Gold Poised to Snap Five-Day Rally


Gold fell on Thursday after a five-day rally that pushed it to its highest since mid-May, as concerns abated that U.S.-led forces would soon launch a military strike on Syria, while investors awaited U.S. data for clues on the Federal Reserve's next move.

The United States and its allies have been discussing possible military action against Syria in response to last week's deadly chemical attack, stoking safe-haven buying in gold.

Continue Reading Below

U.S. President Barack Obama has set out the case for a limited military strike but divisions in Britain and among U.S. lawmakers seem set to delay any imminent action.

"The main development today is just a bit of relaxation in the market that we are not going to see an imminent attack on Syria and we are seeing some risk coming back and a stronger dollar," Saxo Bank senior manager Ole Hansen said.

"However, any major correction is probably not what the market is looking for and we should find decent support as we come down towards $1,400 unless we see the dollar strengthen or there is a major shift from the expectations on the U.S. data."

Spot gold dropped 0.7 percent to $1,408.21 an ounce by 0919 GMT. It had gained nearly $70 an ounce in the five sessions to Wednesday to a 3-1/2 month high of $1,433.31.

The dollar rose 0.5 percent, while European shares recovered from a three-day selloff.

Brent crude prices fell below $116 a barrel after climbing to a six-month high on Wednesday. Gold, usually regarded as an inflation hedge, has benefited from soaring crude oil over the past few sessions, as this is one of the main components of the CPI headline inflation.
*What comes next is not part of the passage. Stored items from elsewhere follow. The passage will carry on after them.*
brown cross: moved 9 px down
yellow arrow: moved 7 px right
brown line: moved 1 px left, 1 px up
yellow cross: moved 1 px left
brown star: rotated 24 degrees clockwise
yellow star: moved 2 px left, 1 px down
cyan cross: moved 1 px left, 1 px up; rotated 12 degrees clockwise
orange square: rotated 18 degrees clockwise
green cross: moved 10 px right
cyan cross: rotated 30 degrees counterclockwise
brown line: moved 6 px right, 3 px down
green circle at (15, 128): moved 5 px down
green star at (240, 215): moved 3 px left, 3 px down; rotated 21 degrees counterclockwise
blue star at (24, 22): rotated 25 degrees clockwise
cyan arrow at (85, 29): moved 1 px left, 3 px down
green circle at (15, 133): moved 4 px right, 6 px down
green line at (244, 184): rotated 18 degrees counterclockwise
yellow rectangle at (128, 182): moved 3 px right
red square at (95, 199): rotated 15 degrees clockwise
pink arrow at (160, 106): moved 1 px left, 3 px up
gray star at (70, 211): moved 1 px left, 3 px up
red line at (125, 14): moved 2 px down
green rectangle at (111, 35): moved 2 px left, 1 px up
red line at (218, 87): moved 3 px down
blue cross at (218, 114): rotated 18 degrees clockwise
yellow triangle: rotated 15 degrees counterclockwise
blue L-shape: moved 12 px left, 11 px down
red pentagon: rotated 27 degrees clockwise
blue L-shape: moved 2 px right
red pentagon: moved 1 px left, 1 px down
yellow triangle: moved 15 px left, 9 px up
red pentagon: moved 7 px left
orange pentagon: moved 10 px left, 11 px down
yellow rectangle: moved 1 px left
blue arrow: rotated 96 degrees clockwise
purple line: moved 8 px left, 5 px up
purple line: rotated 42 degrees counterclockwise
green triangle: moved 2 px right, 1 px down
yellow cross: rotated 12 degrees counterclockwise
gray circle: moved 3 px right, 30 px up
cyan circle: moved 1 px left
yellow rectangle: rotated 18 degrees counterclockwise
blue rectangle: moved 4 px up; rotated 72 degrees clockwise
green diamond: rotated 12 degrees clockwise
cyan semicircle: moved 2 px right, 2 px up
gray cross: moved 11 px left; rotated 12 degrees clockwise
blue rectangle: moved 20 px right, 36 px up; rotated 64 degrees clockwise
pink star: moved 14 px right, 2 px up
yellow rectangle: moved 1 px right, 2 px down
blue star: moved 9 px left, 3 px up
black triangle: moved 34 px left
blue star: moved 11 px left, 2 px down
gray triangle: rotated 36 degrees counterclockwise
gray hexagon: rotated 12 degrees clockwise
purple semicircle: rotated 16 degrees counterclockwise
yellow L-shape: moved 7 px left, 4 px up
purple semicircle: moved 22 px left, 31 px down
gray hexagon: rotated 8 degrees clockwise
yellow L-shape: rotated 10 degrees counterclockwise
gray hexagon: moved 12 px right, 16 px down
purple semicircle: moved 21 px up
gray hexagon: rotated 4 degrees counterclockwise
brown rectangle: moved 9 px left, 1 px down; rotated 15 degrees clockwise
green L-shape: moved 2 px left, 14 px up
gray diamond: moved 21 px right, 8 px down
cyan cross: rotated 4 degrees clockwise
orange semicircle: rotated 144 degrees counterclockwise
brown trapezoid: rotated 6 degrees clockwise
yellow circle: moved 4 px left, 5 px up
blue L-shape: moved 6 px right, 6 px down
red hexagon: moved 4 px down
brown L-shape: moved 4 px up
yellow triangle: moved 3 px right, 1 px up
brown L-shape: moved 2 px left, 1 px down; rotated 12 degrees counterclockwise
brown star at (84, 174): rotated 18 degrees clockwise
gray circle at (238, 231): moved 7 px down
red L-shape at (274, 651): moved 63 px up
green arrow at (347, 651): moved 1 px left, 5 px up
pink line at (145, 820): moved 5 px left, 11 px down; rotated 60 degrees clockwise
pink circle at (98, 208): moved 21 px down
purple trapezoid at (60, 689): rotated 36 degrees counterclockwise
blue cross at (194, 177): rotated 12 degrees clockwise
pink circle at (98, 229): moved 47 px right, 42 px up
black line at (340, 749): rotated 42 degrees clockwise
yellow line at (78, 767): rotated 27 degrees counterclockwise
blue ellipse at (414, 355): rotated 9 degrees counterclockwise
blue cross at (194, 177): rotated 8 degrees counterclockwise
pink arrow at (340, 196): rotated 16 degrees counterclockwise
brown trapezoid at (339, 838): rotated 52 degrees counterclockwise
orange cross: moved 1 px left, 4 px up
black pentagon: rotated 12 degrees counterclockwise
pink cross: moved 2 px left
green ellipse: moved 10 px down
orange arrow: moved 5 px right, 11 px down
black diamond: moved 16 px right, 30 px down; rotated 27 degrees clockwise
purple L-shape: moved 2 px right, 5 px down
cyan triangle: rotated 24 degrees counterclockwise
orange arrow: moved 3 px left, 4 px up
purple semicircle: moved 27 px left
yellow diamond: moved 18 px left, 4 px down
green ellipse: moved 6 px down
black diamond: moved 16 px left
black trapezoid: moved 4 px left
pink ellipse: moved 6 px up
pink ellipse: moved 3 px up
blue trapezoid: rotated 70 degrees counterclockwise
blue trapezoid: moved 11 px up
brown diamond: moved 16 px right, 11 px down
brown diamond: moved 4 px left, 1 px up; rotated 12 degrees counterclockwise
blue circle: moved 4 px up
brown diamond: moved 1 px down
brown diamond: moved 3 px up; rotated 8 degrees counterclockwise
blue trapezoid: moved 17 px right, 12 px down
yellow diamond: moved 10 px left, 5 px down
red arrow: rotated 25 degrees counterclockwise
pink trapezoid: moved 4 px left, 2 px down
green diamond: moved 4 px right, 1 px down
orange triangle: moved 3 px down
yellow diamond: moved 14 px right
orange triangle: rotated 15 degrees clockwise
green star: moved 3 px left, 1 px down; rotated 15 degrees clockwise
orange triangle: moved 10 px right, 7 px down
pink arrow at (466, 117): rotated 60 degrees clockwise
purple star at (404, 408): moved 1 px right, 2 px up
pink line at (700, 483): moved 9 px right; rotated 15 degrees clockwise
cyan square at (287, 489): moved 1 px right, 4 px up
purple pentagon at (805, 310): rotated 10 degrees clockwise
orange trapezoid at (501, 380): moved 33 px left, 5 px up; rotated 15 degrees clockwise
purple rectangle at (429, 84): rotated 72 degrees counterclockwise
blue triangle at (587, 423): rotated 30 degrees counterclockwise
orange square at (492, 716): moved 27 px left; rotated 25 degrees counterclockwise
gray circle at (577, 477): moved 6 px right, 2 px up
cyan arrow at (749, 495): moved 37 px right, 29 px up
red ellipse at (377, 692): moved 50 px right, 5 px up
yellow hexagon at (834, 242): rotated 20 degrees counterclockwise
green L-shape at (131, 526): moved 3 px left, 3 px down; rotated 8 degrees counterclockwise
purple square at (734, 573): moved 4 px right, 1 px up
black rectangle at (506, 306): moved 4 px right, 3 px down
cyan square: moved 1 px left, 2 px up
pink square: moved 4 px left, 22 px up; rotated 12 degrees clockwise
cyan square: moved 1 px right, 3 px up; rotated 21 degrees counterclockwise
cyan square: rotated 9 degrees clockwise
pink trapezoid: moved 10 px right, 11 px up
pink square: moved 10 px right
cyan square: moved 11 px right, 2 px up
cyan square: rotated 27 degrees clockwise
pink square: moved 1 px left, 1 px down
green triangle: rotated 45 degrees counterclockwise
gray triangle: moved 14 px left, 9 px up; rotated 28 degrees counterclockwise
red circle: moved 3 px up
Markets will be focusing on U.S. initial jobless claims figures and the revision to growth figures from the second quarter.

Gold prices have risen nearly 8 percent this month, their biggest monthly climb since January 2012, after mixed U.S. economic numbers raised doubts that the Federal Reserve could be set to imminently curb its bullion-friendly $85 billion monthly bond-buying programme.

Investors had sold gold heavily in the first half of 2013, pushing prices to their lowest in nearly three years at $1,180.71 on June 28, on speculation that ultra-loose U.S. monetary policy was coming to an end.


Demand for physical gold in Asia slowed this week as spot prices surged and emerging market currencies plunged. Premiums in Singapore, Hong Kong and Tokyo all fell from two weeks ago.

Among other precious metals, silver prices retreated from a 3-1/2 month high of $25.08 an ounce hit on Wednesday, down 1.6 percent to $23.94.